▸ Analizowany tekst:
━━━━━━

Data: 2007-03-27 21:46:48
Temat: Re: Tulipany - przesadzanie
Od: Magdalena Bassett <i...@b...com>
Pokaż wszystkie nagłówki
Izabela Wójcik wrote:
> Mam w ogrodzie kilka miejsc, ktore nazywam "przedszkolem".
Ja tez mam, (nazywam to tak samo, nursery), glownie na patyki i nasiona
- teraz wykopuje caly szereg winogron, ktorym dalam miejsce w
przedszkolu zeszlej jesieni - pojda ze mna do nastepnego ogrodu, jak
rowniez jakies natywne thuje, ktore powykopywalam po lasach, a teraz
znow je przeprowadze. Gdy porzadkowalam ziolowy ogrod po zimie, tez
pobralam odrosty z roznych ziol, ktore teraz w donicach dalej ladnie
rosna. Nawet szarotki mi rosna, mimo, ze wygladaly, jak zdechle, ale
wyskoczyly w tym tygodniu.

━━━━━━

▸ Dane do analizy:
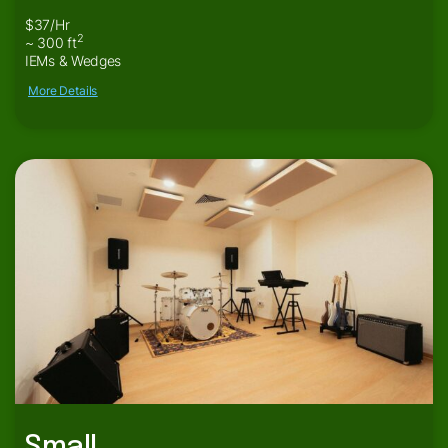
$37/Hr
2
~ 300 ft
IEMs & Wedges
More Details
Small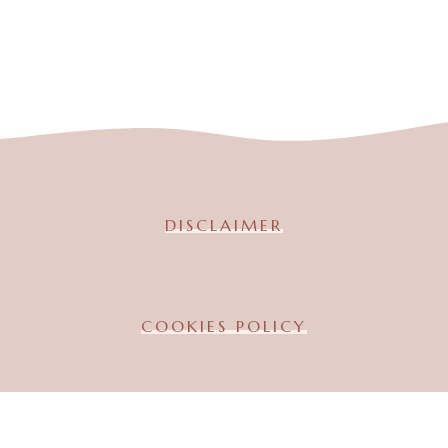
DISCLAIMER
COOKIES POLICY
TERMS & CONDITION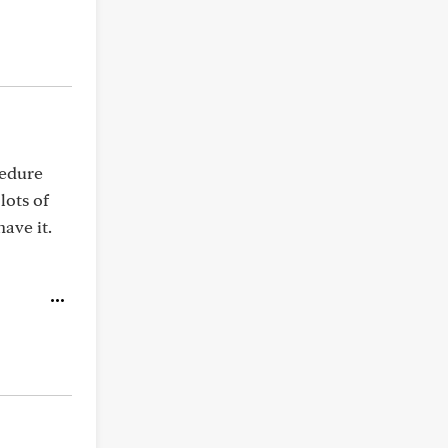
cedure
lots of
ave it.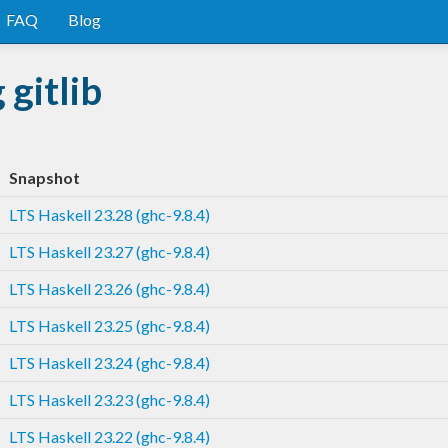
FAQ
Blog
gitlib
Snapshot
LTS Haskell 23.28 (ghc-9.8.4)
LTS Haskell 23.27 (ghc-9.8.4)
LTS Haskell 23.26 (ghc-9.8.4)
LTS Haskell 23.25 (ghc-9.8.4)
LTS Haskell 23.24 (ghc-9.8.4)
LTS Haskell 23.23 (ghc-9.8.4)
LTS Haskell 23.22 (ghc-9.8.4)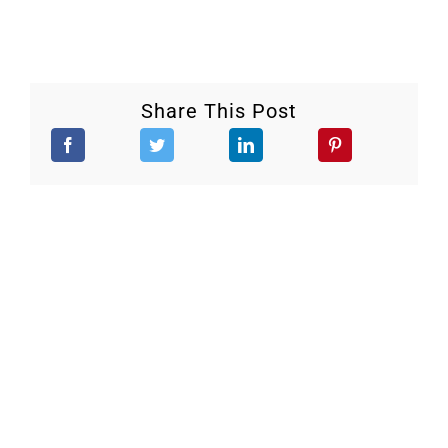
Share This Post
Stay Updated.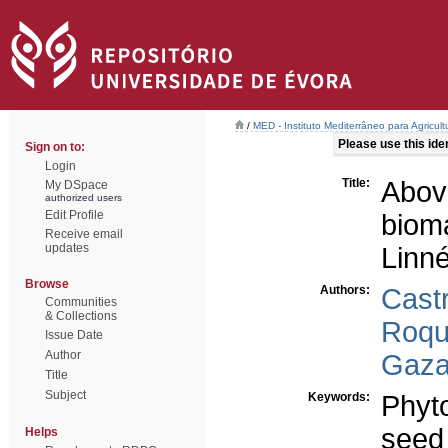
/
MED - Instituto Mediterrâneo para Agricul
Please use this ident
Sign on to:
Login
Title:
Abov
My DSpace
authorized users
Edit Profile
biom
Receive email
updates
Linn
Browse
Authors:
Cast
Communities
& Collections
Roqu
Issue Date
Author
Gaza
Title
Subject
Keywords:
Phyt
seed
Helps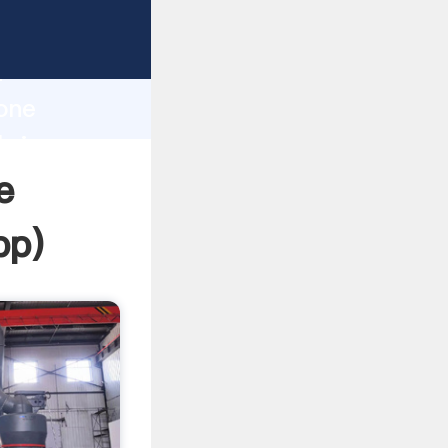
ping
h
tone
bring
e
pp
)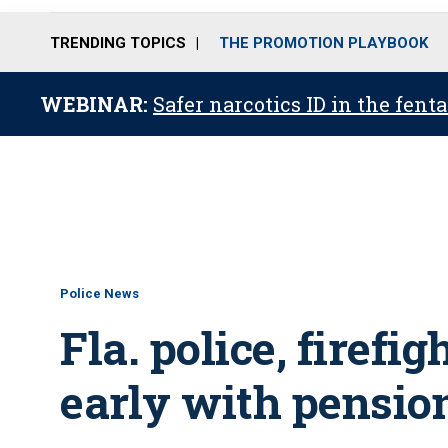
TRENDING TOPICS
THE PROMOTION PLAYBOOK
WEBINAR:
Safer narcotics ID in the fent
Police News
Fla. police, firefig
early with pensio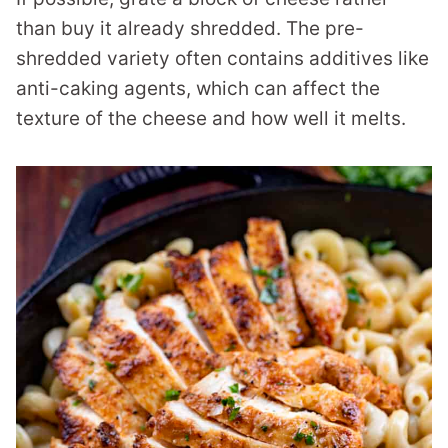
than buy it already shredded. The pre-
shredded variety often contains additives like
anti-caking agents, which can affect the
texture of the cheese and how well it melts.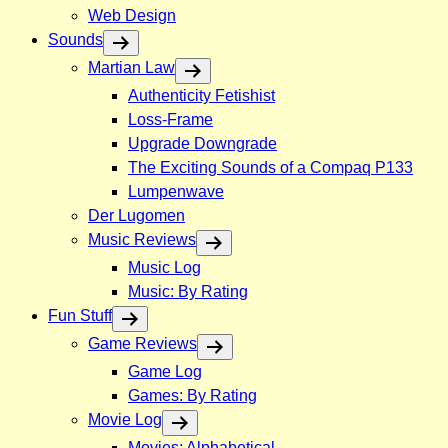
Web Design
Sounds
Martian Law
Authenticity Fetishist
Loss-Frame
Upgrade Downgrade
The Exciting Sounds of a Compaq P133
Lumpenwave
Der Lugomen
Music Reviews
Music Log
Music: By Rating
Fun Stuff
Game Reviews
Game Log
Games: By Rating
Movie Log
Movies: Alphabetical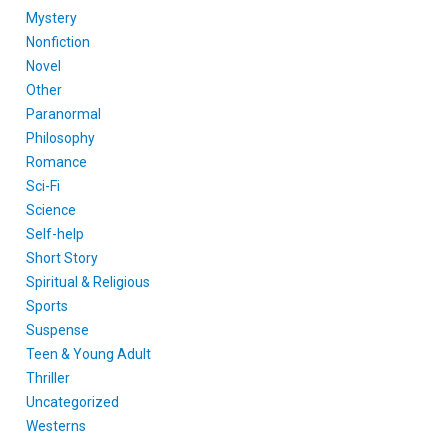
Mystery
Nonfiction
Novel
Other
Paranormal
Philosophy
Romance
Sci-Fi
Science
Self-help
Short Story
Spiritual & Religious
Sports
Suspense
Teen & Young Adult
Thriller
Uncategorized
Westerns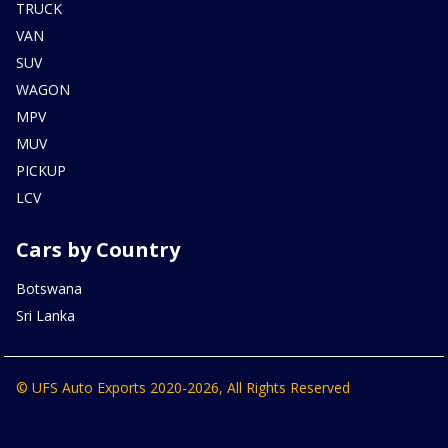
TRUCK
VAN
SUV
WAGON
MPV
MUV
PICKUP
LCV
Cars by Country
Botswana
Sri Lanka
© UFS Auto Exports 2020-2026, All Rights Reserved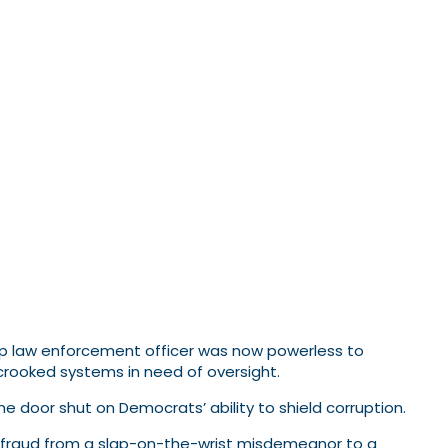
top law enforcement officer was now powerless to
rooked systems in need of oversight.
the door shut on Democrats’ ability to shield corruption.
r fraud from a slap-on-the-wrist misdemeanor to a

━━━━━━

▸ Zadania do wykonania:
1. Przepisz fragment wpisu o ogrodowym przedszkolu, zaczynając od „Data: 2007-03-27 21:46:48” i kończąc na „w tym tygodniu.”.
2. Proszę napisać dalszą część wpisu o ogrodowym przedszkolu, zaczynając po jego ostatnim zdaniu.
Pozycje pochodzą z innego źródła niż wpis o ogrodowym przedszkolu.

▸ Ponumerowane odpowiedzi:
1.
Data: 2007-03-27 21:46:48
Temat: Re: Tulipany - przesadzanie
Od: Magdalena Bassett <i...@b...com>
Pokaż wszystkie nagłówki
Izabela Wójcik wrote:
> Mam w ogrodzie kilka miejsc, ktore nazywam "przedszkolem".
Ja tez mam, (nazywam to tak samo, nursery), glownie na patyki i nasiona
- teraz wykopuje caly szereg winogron, ktorym dalam miejsce w
przedszkolu zeszlej jesieni - pojda ze mna do nastepnego ogrodu, jak
rowniez jakies natywne thuje, ktore powykopywalam po lasach, a teraz
znow je przeprowadze. Gdy porzadkowalam ziolowy ogrod po zimie, tez
pobralam odrosty z roznych ziol, ktore teraz w donicach dalej ladnie
rosna. Nawet szarotki mi rosna, mimo, ze wygladaly, jak zdechle, ale
wyskoczyly w tym tygodniu.

2.
>Wykopalam je
> bardzo gleboko i przenioslam z wieksza iloscia ziemi, na lopacie, i wlozylam
> do dolka kawalek dalej. Przenosiny zniosy bez szwanku.
Swietnie, tzn ze moge brac "po lopacie" z moich ulubiencow jak np
fritillaria, bez szwanku dla ogrodu, i przeniesc je najpierw w donice,
potem dalej.
>
> Jesli nie ten sposob, to poczekalabym az przekwitna a w tym czasie na
> kazdym, przeznaczonym do porwania zawiazalabym wstazeczke ( najlepiej w
> jakims ostrym kolorze)
Wolalabym teraz, bo kto wie, jakie krowy czy inne cholery wyzra kolorowe
szmatki?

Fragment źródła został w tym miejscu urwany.